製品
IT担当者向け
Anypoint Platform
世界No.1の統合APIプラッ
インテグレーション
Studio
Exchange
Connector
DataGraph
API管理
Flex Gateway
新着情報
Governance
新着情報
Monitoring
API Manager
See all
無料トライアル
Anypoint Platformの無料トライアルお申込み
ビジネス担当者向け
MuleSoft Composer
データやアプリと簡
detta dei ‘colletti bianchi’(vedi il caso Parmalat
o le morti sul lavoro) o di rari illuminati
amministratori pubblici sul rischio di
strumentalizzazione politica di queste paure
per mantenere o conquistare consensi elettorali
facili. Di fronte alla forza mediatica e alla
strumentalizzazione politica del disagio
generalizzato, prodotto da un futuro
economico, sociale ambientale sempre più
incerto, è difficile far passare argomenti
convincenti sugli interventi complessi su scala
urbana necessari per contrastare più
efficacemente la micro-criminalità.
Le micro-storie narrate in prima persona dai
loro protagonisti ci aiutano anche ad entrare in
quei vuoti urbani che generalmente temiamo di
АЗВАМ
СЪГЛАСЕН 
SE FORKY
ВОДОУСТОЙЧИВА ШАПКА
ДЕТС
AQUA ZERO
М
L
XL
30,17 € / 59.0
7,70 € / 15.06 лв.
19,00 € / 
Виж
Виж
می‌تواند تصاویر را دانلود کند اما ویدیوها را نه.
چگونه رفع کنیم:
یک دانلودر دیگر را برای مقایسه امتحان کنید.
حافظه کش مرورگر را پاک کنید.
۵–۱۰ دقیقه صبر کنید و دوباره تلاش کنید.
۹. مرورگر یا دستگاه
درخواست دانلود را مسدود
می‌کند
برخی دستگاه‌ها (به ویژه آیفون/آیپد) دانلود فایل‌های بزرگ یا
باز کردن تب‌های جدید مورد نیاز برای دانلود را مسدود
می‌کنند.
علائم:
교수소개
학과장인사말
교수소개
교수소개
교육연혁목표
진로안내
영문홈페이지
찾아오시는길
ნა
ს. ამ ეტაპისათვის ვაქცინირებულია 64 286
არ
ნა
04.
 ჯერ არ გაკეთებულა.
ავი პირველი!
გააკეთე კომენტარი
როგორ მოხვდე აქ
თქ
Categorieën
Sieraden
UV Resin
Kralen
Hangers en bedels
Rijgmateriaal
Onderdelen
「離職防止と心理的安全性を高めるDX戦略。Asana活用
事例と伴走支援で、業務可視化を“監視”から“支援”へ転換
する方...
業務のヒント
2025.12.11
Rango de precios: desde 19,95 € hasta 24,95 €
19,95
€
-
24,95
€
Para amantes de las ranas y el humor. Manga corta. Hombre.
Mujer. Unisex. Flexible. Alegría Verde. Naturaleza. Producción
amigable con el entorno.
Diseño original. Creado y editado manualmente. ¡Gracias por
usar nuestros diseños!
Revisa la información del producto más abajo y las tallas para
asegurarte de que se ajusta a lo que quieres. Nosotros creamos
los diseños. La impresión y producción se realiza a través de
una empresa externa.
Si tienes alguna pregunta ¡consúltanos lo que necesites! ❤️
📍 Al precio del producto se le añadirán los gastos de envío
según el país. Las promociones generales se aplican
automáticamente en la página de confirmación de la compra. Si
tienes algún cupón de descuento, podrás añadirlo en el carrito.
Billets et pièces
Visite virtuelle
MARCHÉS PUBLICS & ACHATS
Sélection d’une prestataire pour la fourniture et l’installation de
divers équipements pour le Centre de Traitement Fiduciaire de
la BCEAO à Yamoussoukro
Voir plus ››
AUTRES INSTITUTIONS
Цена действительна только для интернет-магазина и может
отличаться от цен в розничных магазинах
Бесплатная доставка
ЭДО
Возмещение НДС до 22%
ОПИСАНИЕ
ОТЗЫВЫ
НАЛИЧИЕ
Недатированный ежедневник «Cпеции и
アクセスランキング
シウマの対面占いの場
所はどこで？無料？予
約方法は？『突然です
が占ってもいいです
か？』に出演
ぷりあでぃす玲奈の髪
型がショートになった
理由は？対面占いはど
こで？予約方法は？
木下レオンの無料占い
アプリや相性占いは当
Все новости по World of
════
EXERCISE GOAL:
Which lines of the entries above contain the string "مرورگر"? Copy each one.

THE ANSWER:
حافظه کش مرورگر را پاک کنید.
۹. مرورگر یا دستگاه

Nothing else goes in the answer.